Karen was glad for leaving Lakay. She was sick of the goddamn swamps, the sweltering humidity, and them evil-eyed gators. Not to mention those creepy ghost people the reverend once warned them about.

Tilly liked to tease Karen for being as superstitious as Mary-Beth, but it was hard not to be with some of the strange things they'd seen lately, especially in this area. Even now, the wagon that carried them creaked its way up the hill through oppressive trees, shadows flitting between trunks like specters.

Dutch and Micah led the party on horseback, followed by Pearson's food wagon, where he suffered the companionship of Uncle beside him. Next, was their wagon with the other girls and Jack. Herr Strauss rode a shire on one side of the caravan train and Sadie with Bob on the other. Javier took up the rear of the train atop his horse, Boaz.

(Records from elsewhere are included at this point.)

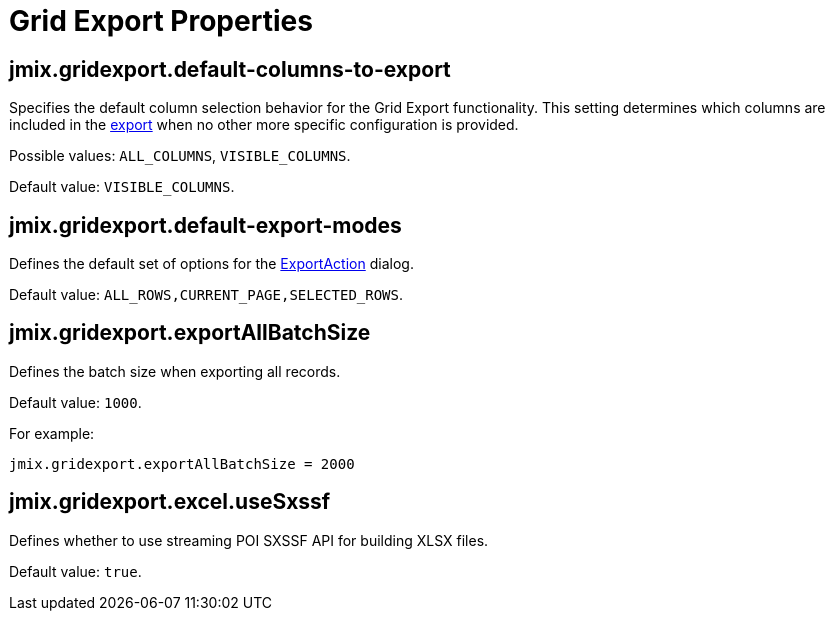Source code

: = Grid Export Properties

[[jmix.gridexport.default-columns-to-export]]
== jmix.gridexport.default-columns-to-export

Specifies the default column selection behavior for the Grid Export functionality. This setting determines which columns are included in the xref:grid-export:actions.adoc#columns-export[export] when no other more specific configuration is provided.

Possible values: `ALL_COLUMNS`, `VISIBLE_COLUMNS`.

Default value: `VISIBLE_COLUMNS`.

[[jmix.gridexport.default-export-modes]]
== jmix.gridexport.default-export-modes

Defines the default set of options for the xref:actions.adoc[ExportAction] dialog.

Default value: `ALL_ROWS,CURRENT_PAGE,SELECTED_ROWS`.

[[jmix.gridexport.exportAllBatchSize]]
== jmix.gridexport.exportAllBatchSize

Defines the batch size when exporting all records.

Default value: `1000`.

For example:

[source,properties]
----
jmix.gridexport.exportAllBatchSize = 2000
----

[[jmix.gridexport.excel.useSxssf]]
== jmix.gridexport.excel.useSxssf

Defines whether to use streaming POI SXSSF API for building XLSX files.

Default value: `true`.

For traveling, it was preferable for Karen to be off the bottle. She didn't want to be more uncomfortable than she already was. Riding, either on a horse or in a wagon, always made her sick when she was inebriated. Karen felt woozy, unsure of the last time she'd eaten, but well aware of what she'd consumed last night.

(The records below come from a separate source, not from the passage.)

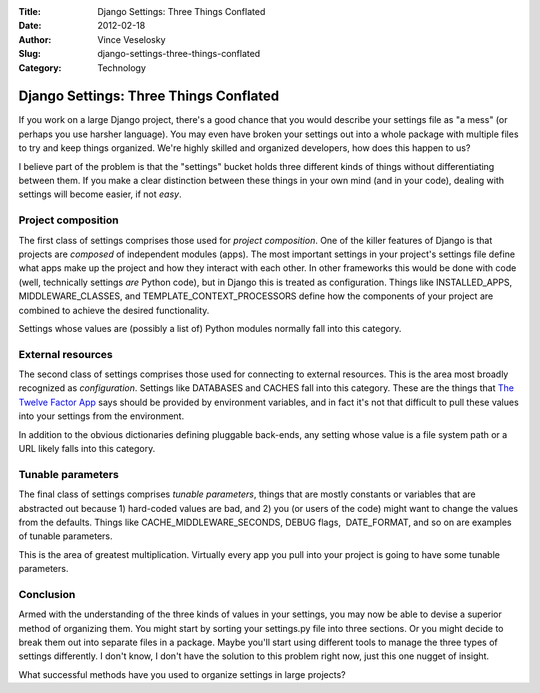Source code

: :Title: Django Settings: Three Things Conflated
:Date: 2012-02-18
:Author: Vince Veselosky
:Slug: django-settings-three-things-conflated
:Category: Technology

Django Settings: Three Things Conflated
========================================

If you work on a large Django project, there's a good chance that you
would describe your settings file as "a mess" (or perhaps you use
harsher language). You may even have broken your settings out into a
whole package with multiple files to try and keep things organized.
We're highly skilled and organized developers, how does this happen to
us?

I believe part of the problem is that the "settings" bucket holds three
different kinds of things without differentiating between them. If you
make a clear distinction between these things in your own mind (and in
your code), dealing with settings will become easier, if not *easy*.

Project composition
-------------------

The first class of settings comprises those used for *project
composition*. One of the killer features of Django is that projects are
*composed* of independent modules (apps). The most important settings in
your project's settings file define what apps make up the project and
how they interact with each other. In other frameworks this would be
done with code (well, technically settings *are* Python code), but in
Django this is treated as configuration. Things like INSTALLED\_APPS,
MIDDLEWARE\_CLASSES, and TEMPLATE\_CONTEXT\_PROCESSORS define how the
components of your project are combined to achieve the desired
functionality.

Settings whose values are (possibly a list of) Python modules normally
fall into this category.

External resources
------------------

The second class of settings comprises those used for connecting to
external resources. This is the area most broadly recognized as
*configuration*. Settings like DATABASES and CACHES fall into this
category. These are the things that `The Twelve Factor
App <http://vince.veselosky.me/2012/02/heroku-and-twelve-factor-app.html>`__
says should be provided by environment variables, and in fact it's not
that difficult to pull these values into your settings from the
environment.

In addition to the obvious dictionaries defining pluggable back-ends,
any setting whose value is a file system path or a URL likely falls into
this category.

Tunable parameters
------------------

The final class of settings comprises *tunable parameters*, things that
are mostly constants or variables that are abstracted out because 1)
hard-coded values are bad, and 2) you (or users of the code) might want
to change the values from the defaults. Things like
CACHE\_MIDDLEWARE\_SECONDS, DEBUG flags,  DATE\_FORMAT, and so on are
examples of tunable parameters.

This is the area of greatest multiplication. Virtually every app you
pull into your project is going to have some tunable parameters.

Conclusion
----------

Armed with the understanding of the three kinds of values in your
settings, you may now be able to devise a superior method of organizing
them. You might start by sorting your settings.py file into three
sections. Or you might decide to break them out into separate files in a
package. Maybe you'll start using different tools to manage the three
types of settings differently. I don't know, I don't have the solution
to this problem right now, just this one nugget of insight.

What successful methods have you used to organize settings in large
projects?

She was drinking too much, even for her, but everything had seemed hopeless lately. When Sean died, he'd taken the liveliness with him. His cheerful compliments of her always brightened her mornings even when she'd found him an irritating shit most days. Everything around camp had been joyless since then, barring the night they'd gotten Jackie back.

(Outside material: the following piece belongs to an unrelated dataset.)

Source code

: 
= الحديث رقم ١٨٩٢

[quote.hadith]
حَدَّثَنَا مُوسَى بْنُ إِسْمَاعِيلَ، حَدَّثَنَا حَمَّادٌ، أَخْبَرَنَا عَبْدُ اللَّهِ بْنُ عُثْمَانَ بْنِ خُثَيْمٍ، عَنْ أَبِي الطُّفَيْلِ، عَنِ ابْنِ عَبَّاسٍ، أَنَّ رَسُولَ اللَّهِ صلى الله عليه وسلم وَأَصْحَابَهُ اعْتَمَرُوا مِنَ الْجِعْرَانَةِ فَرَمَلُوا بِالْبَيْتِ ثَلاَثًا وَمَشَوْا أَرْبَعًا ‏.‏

Sure, they lived dangerously. It was part of the fun of it all. But Sean wasn't supposed to die how he did. He should have went out on a bank robbery with a wink and a cheeky retort to remember him by. Not shot in the head, and brought back bent over Bill's horse like a sack of potatoes, all the life drained out of him.

Arthur told her after the Valentine bank robbery that he didn't see those kinds of jobs as fun anymore. She hadn't understood what he'd meant, chalking up his change of opinion to his age and Hosea's influence.

After all, in Valentine, they'd completed it without casualties, brought home a good take and all on reliable information from her. But Arthur's comment that he was tired of burying friends came back to her like a slap. Now she understood was he was getting at. They were losing each other on a daily basis, it seemed.

Kieran got murdered, likely tortured before. Poor bastard weren't no close friend to her, but there weren't nothing wrong with him once she'd talked to him some. And Mary-Beth had sure took a shine to him.

When Molly left, everyone could've celebrated. Karen tried to talk with her when she'd worked herself up, but the woman was impossible. Besides, they could survive better without the drama of Molly O'Shea.

When everything went wrong at the Lemoyne bank, Karen didn't know what to think anymore. She hadn't realized she should have been biting her nails in worry like Abigail, waiting anxiously that night for a return that never happened.

When the boys got lost in the robbery, she'd settled with the idea that they was all lost. The gang was falling apart. Only a blind fool would miss it. How the hell were they supposed to survive with half of them gone? It was only a matter of time before they were all dead.

It weren't no hard feat to turn to the bottle for comfort. It'd proven a faithful companion in the past, when she'd first had to learn how to make money for herself, with no skills and only the body of a growing woman at her disposal.